------ DATA EXCERPTS

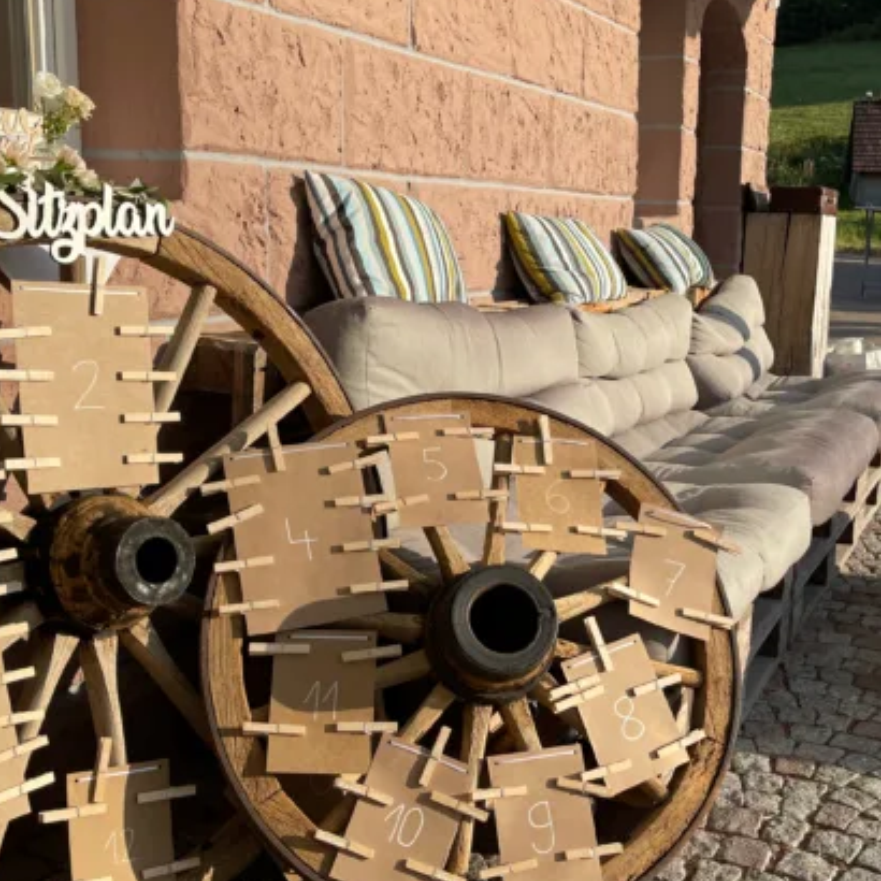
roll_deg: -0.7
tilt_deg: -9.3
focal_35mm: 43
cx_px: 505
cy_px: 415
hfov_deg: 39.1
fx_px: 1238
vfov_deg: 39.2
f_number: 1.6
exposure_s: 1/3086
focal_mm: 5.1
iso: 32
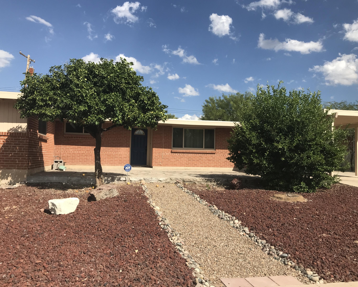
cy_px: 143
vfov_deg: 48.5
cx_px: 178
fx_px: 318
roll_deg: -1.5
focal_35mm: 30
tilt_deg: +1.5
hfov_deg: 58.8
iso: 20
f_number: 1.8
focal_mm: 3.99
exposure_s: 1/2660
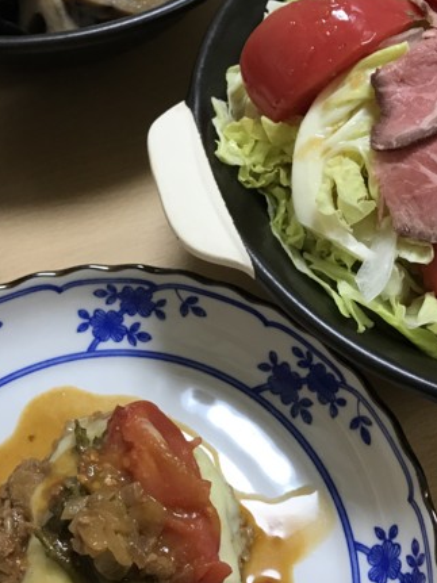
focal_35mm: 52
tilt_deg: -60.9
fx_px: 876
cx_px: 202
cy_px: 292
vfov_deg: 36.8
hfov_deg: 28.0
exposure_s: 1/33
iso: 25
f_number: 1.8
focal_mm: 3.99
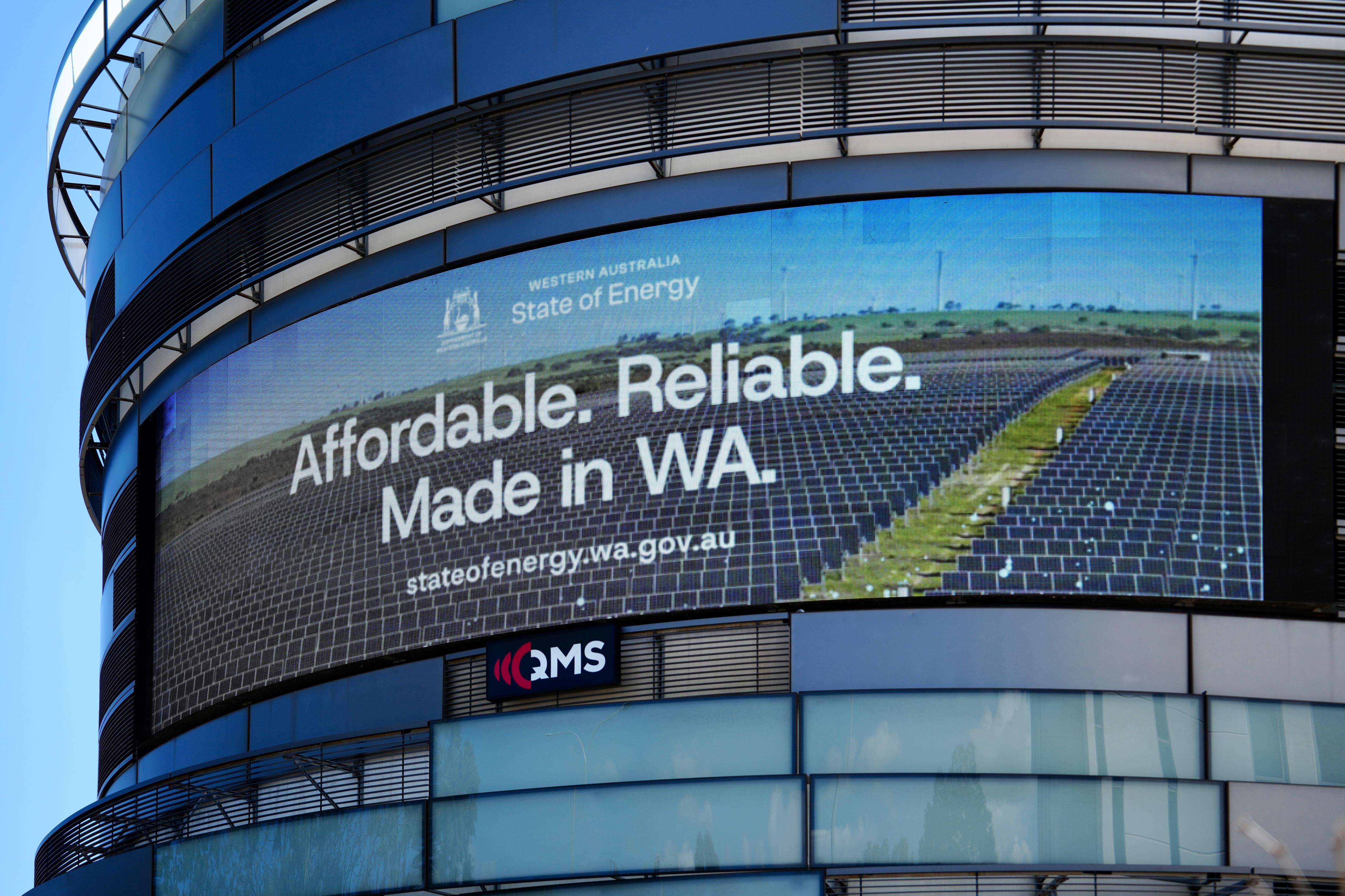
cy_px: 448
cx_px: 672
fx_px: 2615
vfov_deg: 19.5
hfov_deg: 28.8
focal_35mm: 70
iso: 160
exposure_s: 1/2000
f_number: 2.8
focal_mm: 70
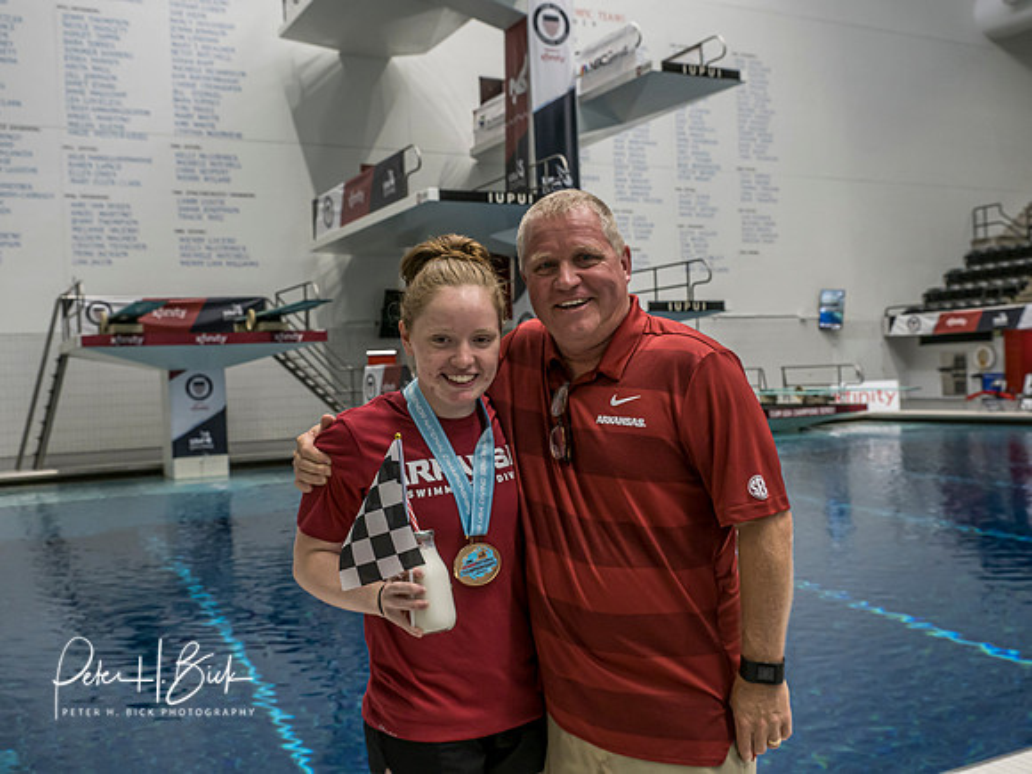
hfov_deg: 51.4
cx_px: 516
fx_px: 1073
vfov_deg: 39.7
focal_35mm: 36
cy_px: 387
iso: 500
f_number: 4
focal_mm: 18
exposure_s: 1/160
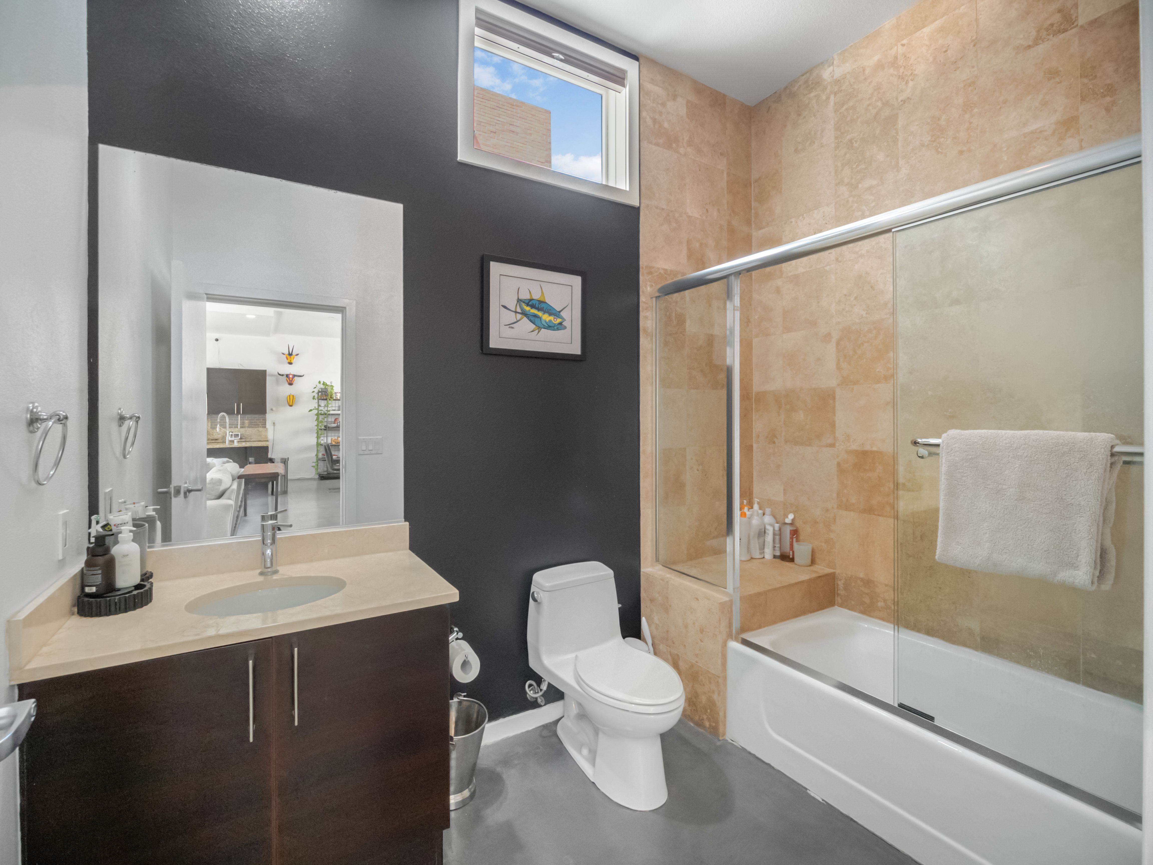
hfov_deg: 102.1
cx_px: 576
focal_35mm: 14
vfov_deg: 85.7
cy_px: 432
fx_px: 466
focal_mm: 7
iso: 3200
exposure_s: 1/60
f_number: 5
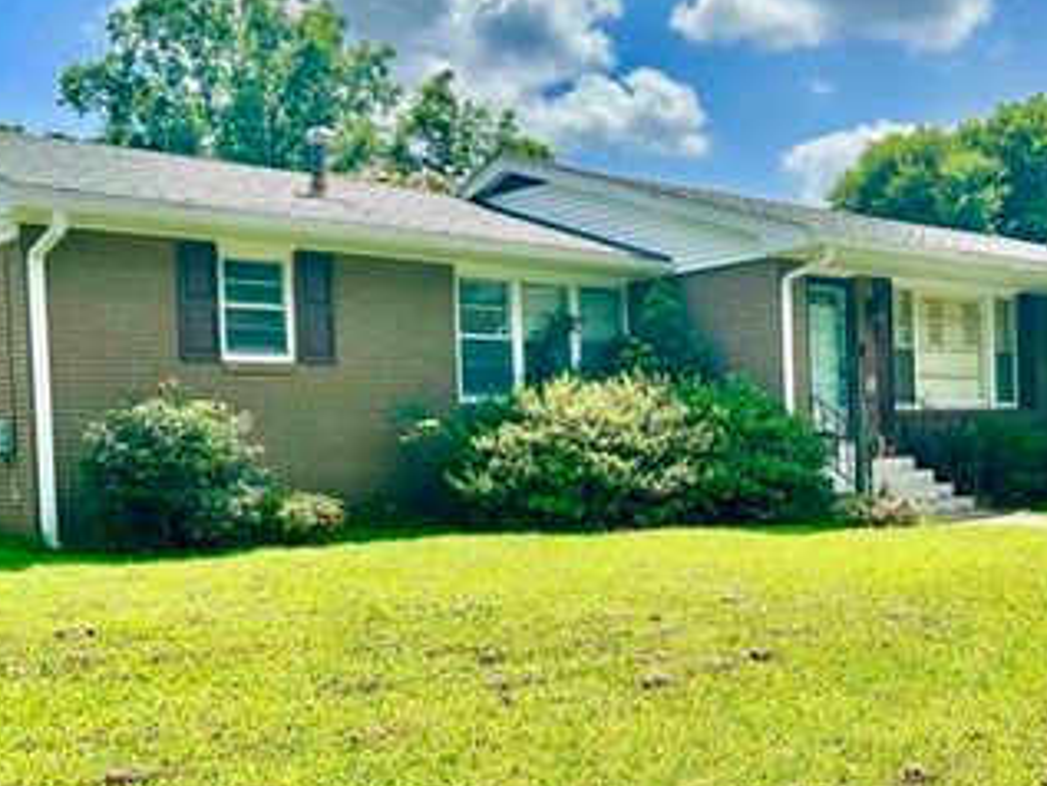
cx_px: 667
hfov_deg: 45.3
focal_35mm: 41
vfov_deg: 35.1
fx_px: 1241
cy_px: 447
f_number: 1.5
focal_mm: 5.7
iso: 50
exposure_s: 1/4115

------------

● BRIEF:
Exact lines, nothing more: output the one with "hfov_deg: 102.1" and every later line through the end of the data, skipping pictures.

● WRITTEN SOLUTION:
hfov_deg: 102.1
cx_px: 576
focal_35mm: 14
vfov_deg: 85.7
cy_px: 432
fx_px: 466
focal_mm: 7
iso: 3200
exposure_s: 1/60
f_number: 5
cx_px: 667
hfov_deg: 45.3
focal_35mm: 41
vfov_deg: 35.1
fx_px: 1241
cy_px: 447
f_number: 1.5
focal_mm: 5.7
iso: 50
exposure_s: 1/4115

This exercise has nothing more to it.